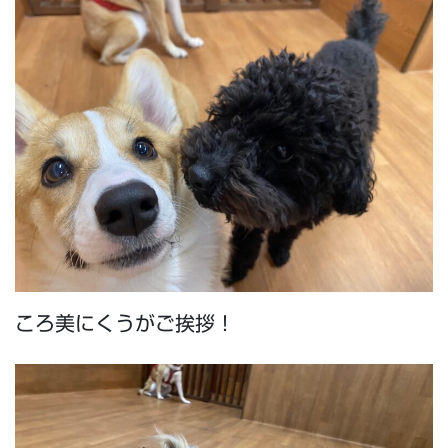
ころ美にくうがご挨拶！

---

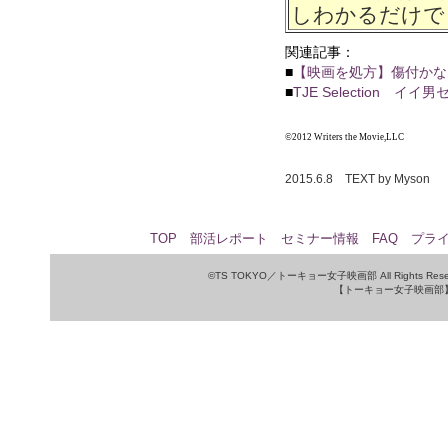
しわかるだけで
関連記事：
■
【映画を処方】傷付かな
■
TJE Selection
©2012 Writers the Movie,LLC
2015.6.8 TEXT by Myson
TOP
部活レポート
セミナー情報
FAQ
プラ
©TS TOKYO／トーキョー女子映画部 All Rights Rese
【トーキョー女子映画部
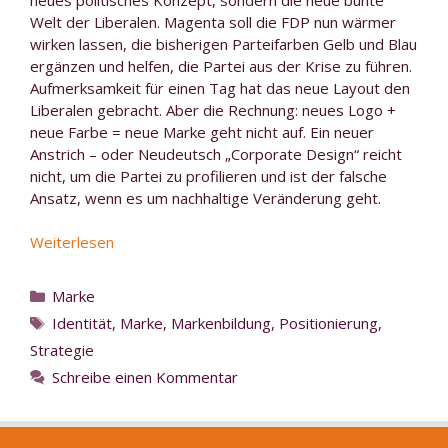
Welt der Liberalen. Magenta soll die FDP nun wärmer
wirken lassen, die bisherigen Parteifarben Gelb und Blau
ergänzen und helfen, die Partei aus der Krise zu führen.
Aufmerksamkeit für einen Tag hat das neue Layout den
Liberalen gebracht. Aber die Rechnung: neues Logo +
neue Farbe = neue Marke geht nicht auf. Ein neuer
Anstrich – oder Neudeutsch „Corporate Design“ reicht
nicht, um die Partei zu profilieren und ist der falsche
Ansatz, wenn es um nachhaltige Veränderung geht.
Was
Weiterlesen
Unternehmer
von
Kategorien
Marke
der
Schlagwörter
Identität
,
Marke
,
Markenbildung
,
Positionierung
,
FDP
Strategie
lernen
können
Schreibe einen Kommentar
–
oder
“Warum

Task prompt
Extract every line of the entries that contains the word "Liberalen".

Response to this task
Welt der Liberalen. Magenta soll die FDP nun wärmer
Liberalen gebracht. Aber die Rechnung: neues Logo +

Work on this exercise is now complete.